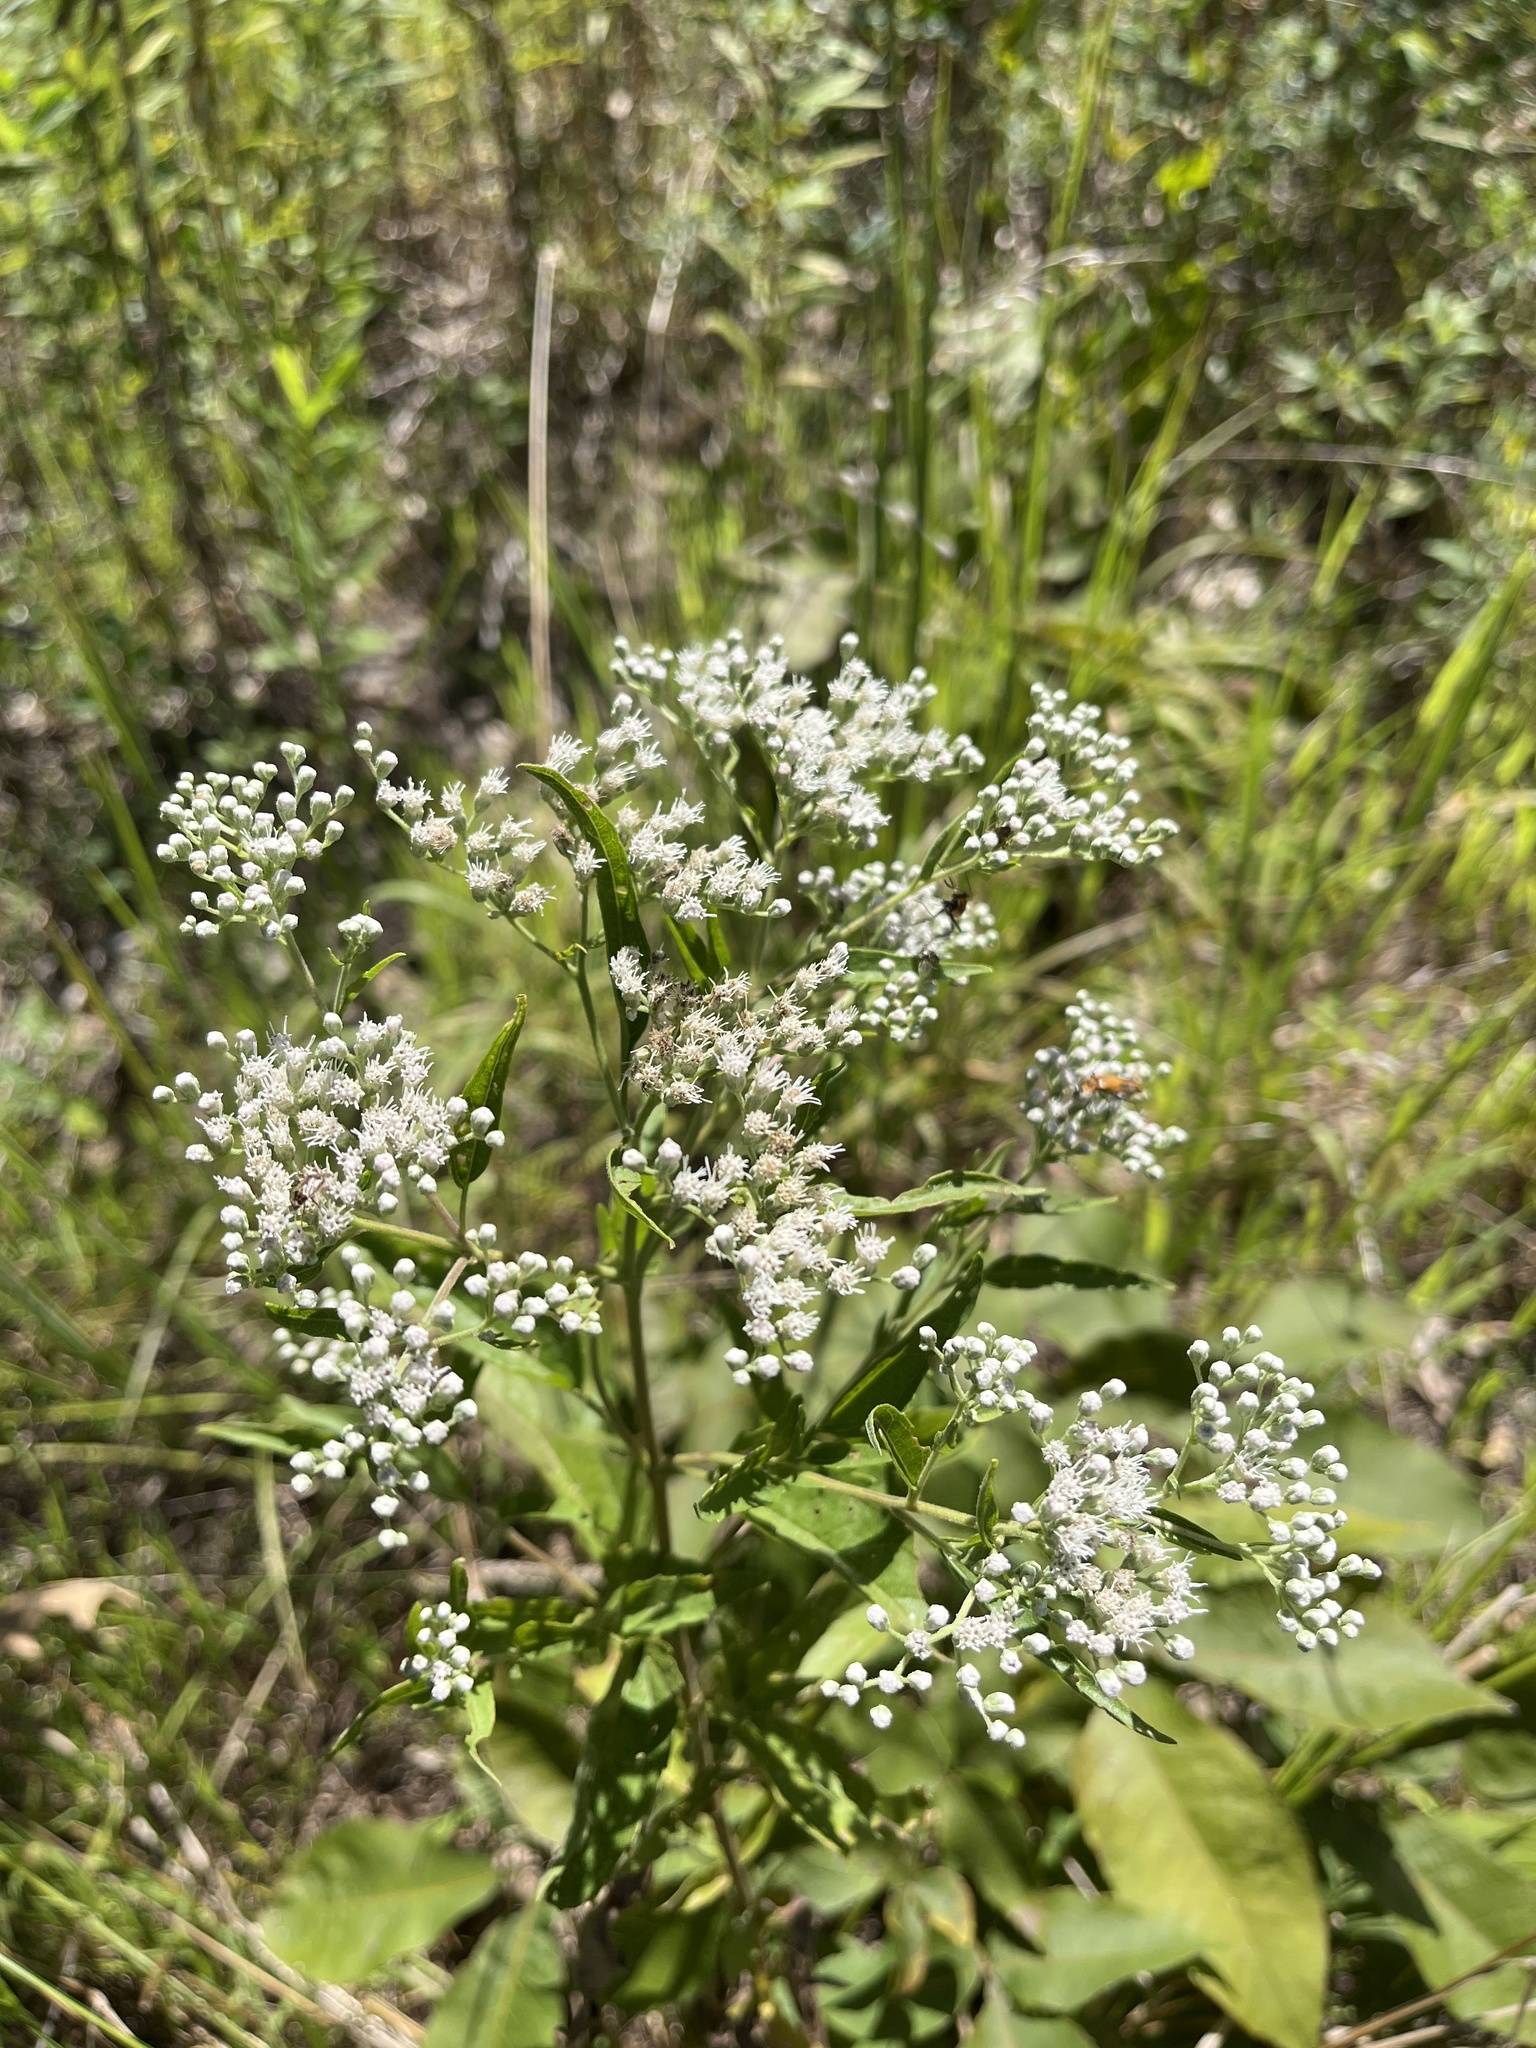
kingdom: Plantae
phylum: Tracheophyta
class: Magnoliopsida
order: Asterales
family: Asteraceae
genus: Eupatorium
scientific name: Eupatorium serotinum
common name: Late boneset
····················
■ What the task asks:
Convert the lines for all the items above into a JSON list of strings, one string per line, with blank lines left out. Leave the pictures out of the answer.

■ Answer to the task:
[
  "kingdom: Plantae",
  "phylum: Tracheophyta",
  "class: Magnoliopsida",
  "order: Asterales",
  "family: Asteraceae",
  "genus: Eupatorium",
  "scientific name: Eupatorium serotinum",
  "common name: Late boneset"
]